**Exercise brief:** Reproduce the lines below word for word, leaving out the pictures.
[START Exercise data]
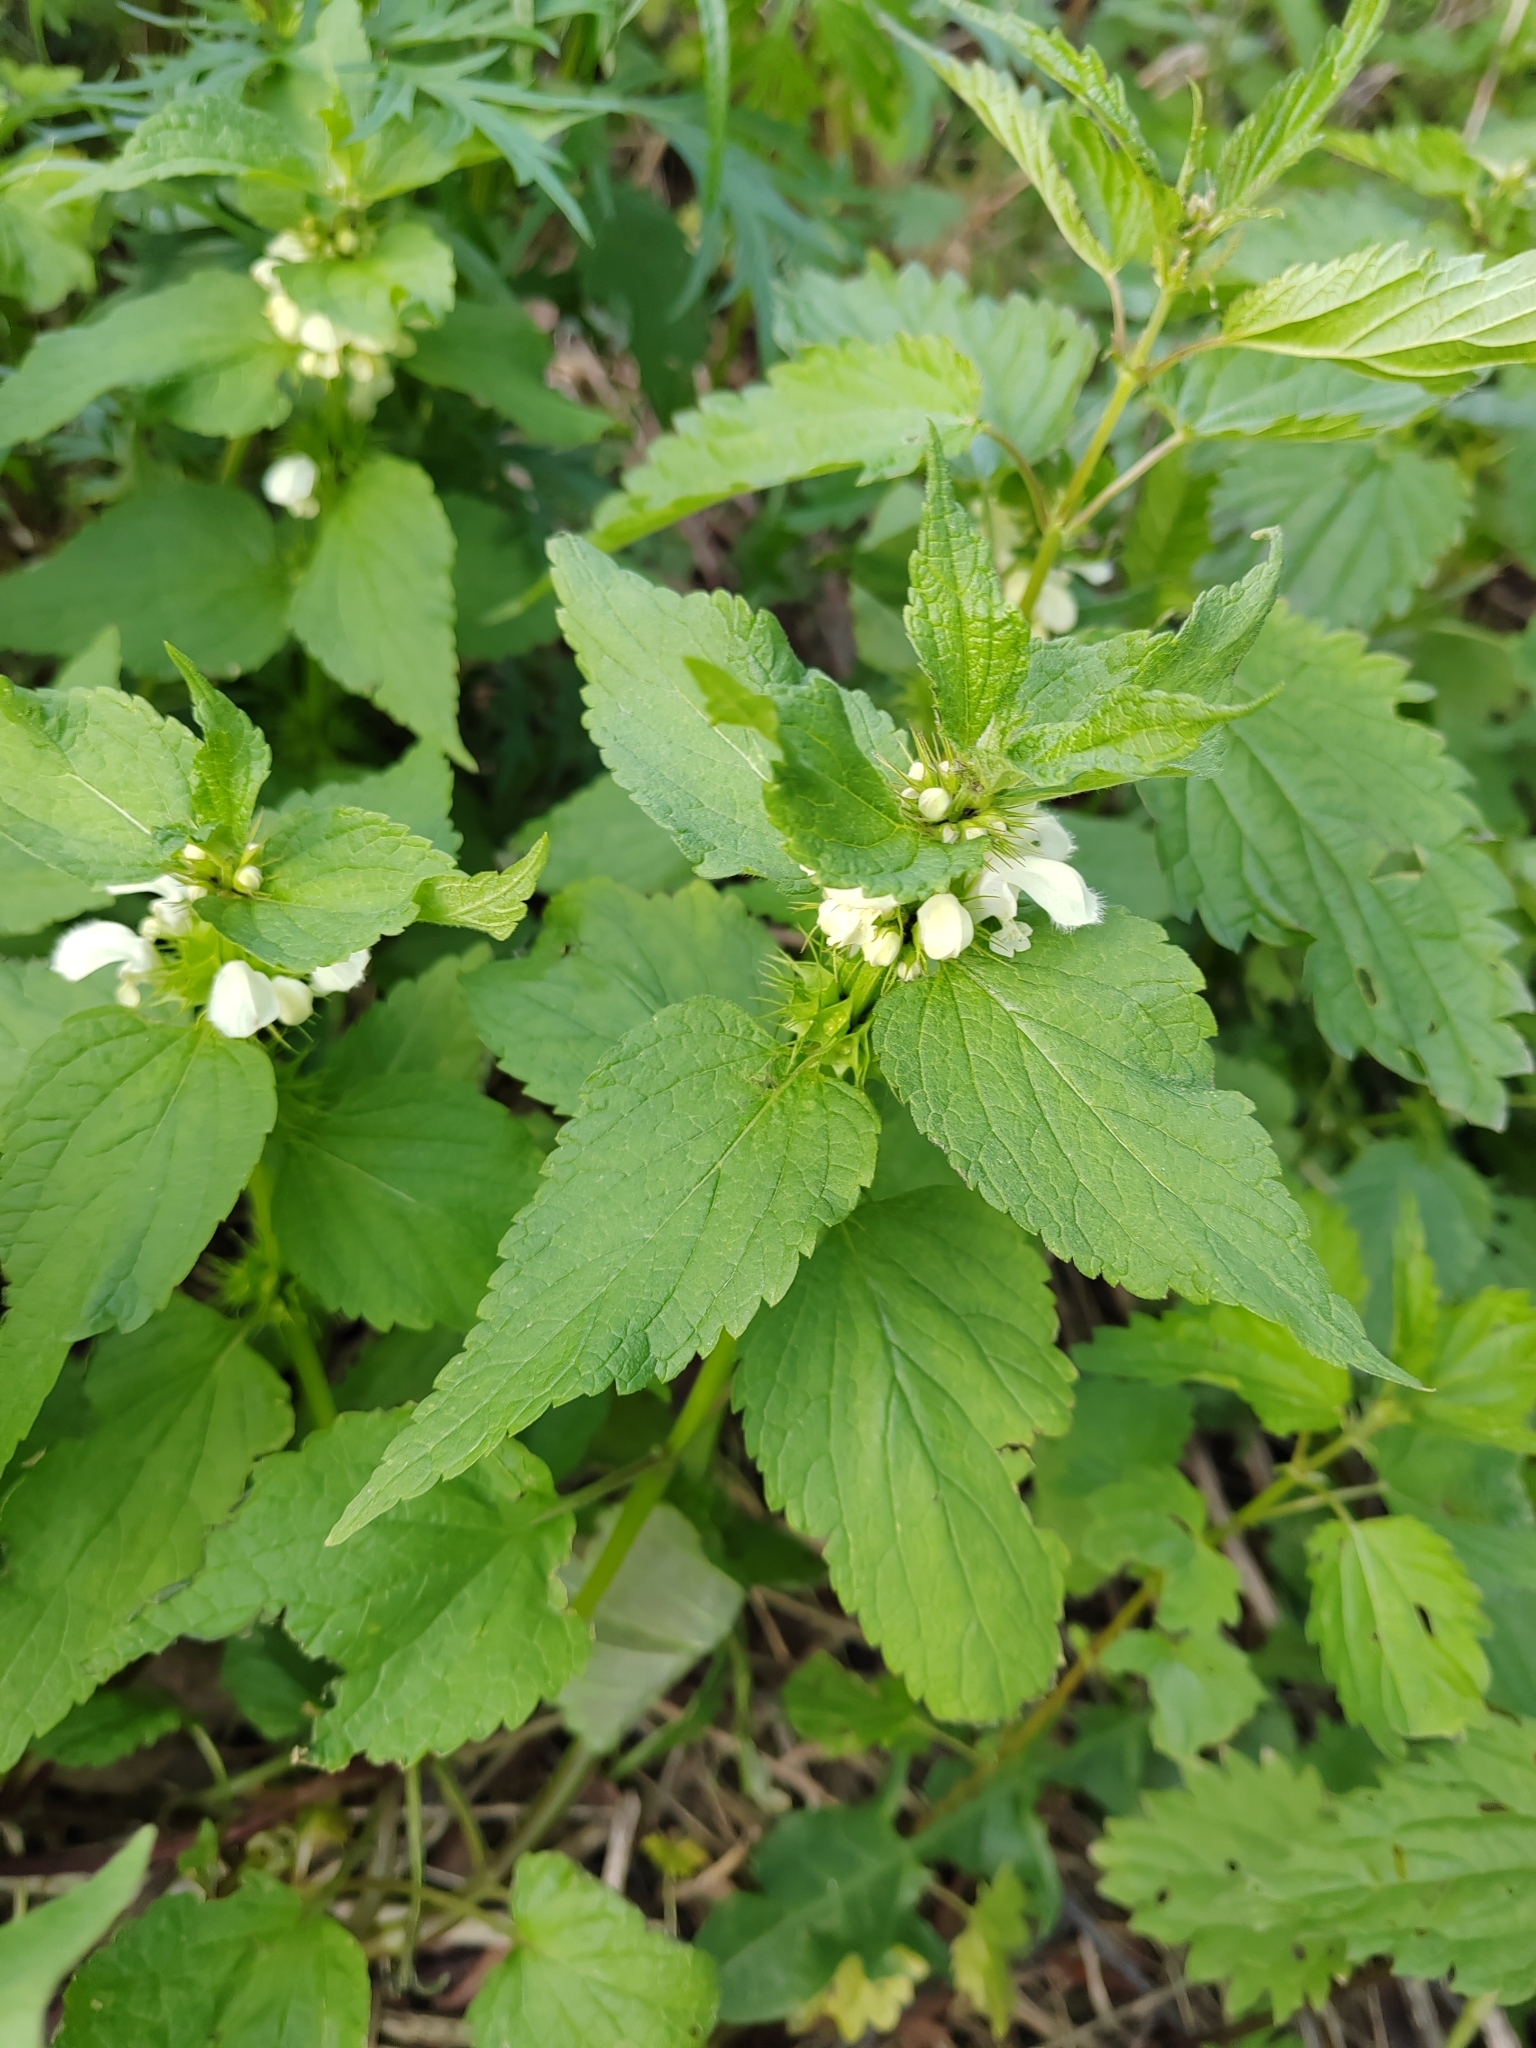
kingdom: Plantae
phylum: Tracheophyta
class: Magnoliopsida
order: Lamiales
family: Lamiaceae
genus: Lamium
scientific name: Lamium album
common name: White dead-nettle
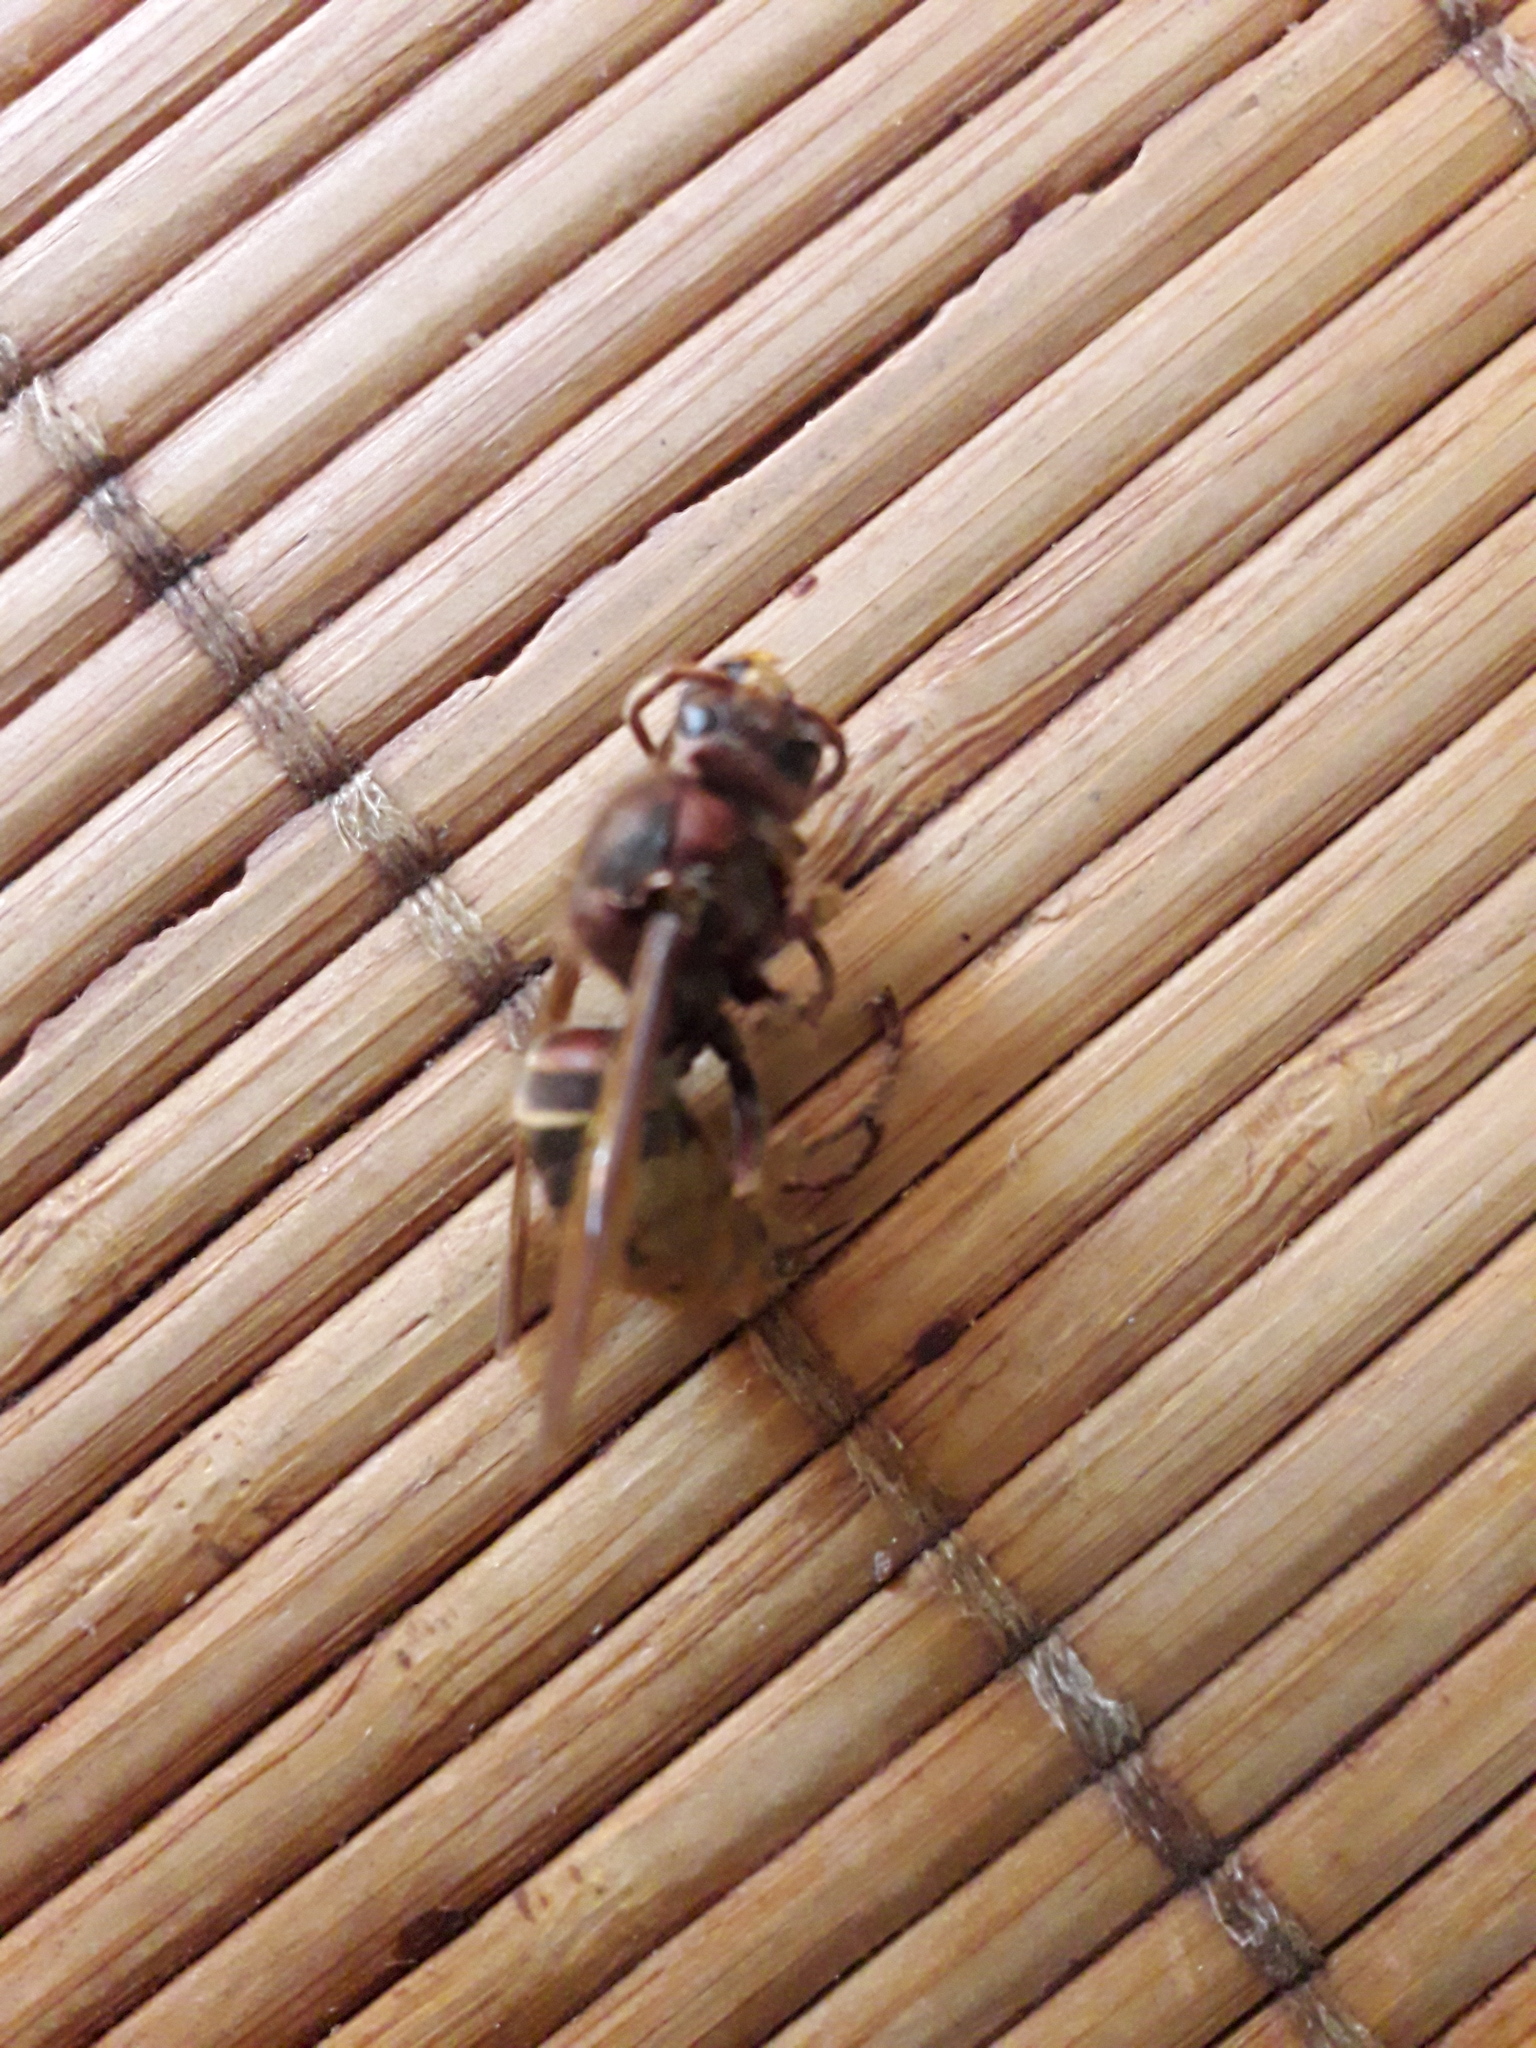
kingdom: Animalia
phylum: Arthropoda
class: Insecta
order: Hymenoptera
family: Vespidae
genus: Vespa
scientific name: Vespa crabro
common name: Hornet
[END Exercise data]
**The output:**
kingdom: Plantae
phylum: Tracheophyta
class: Magnoliopsida
order: Lamiales
family: Lamiaceae
genus: Lamium
scientific name: Lamium album
common name: White dead-nettle
kingdom: Animalia
phylum: Arthropoda
class: Insecta
order: Hymenoptera
family: Vespidae
genus: Vespa
scientific name: Vespa crabro
common name: Hornet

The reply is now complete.